Tarman Azzam, Sosok Wartawan Berkarakter dan Membanggakan

avatar ADMIN

Oleh: AHMADI SOFYAN (Penulis Buku/Pemerhati Sosial Budaya)

Sangat dekat dengan Presiden Soeharto, bahkan pernah makan sate daging kelinci dalam satu piring bersama Presiden RI tersebut. Tapi dirinya tetaplah bersahaja, sederhana dan tidak merasa hebat. Ke mana kegiatan Presiden, sosok anak kampung ini selalu ada bersama.

TARMAN AZZAM, namanya kesohor di masa kejayaan Orde Baru sebagai sosok Wartawan kepercayaan di Istana Negara yang pastinya sangat dekat dengan para pembesar di negeri ini. Semasa sekolah saya sudah mengenalnya namanya, karena sangat erat hubungan persahabatannya dengan paman saya, H. Suplan Azhari, yang sering bercerita tentang sosok dan kiprah Tarman Azzam.

Ketika paman saya menikahkan putrinya di Jakarta, di kala saya masih kuliah, di sinilah pertama kali saya bertemu dan ngobrol dengan Tarman Azzam. Selanjutnya pertemuan demi pertemuan, kegiatan diberbagai tempat, baik di Jakarta, Bandung, Yogyakarta, Bangka dan Belitung, saya sering membersamai Tarman Azzam.
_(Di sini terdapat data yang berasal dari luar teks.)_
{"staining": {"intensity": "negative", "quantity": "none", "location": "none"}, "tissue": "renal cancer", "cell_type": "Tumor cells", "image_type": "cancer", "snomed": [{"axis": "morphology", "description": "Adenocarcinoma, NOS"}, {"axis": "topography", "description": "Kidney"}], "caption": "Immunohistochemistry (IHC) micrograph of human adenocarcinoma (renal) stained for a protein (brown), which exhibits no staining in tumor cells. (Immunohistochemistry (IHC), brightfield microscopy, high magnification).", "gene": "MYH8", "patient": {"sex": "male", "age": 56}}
Sosoknya yang humble, kulitnya putih bersih, rambutnya memutih, senyumnya memikat, tuturnya teratur, dan tubuhnya proposional, adalah gambaran tentang sosok Tarman Azzam. Beberapa kali saya duduk bareng beliau dalam sesi kegiatan, termasuk kami pernah beberapa kali berangkat bersama keluar daerah dan satu mobil dengan beliau. Bersama dan bercengkerama dengan Tarman Azzam adalah pengalaman yang menyenangkan.

Sebagai anak muda “kemaren sore” yang suka bergaul dengan berbagai kalangan, saya kerapkali mendapatkan banyak nasehat, terutama tentang idealisme, komitmen, kejujuran dan menjaga nilai-nilai ke-Bangka-an. Tarman Azzam termasuk salah satu guru dan motivator saya dalam hal ini. Bahkan beberapa sahabat beliau pernah mentasbihkan dengan kalimat yang menurut saya terlalu berlebihan sebab sangat jauh perbandingan, yakni: “Ahmadi Sofyan ini seperti Tarman Azzam, cara menulis dan bicaranya sudah mirip. Lugas, tegas dan sedikit keras”.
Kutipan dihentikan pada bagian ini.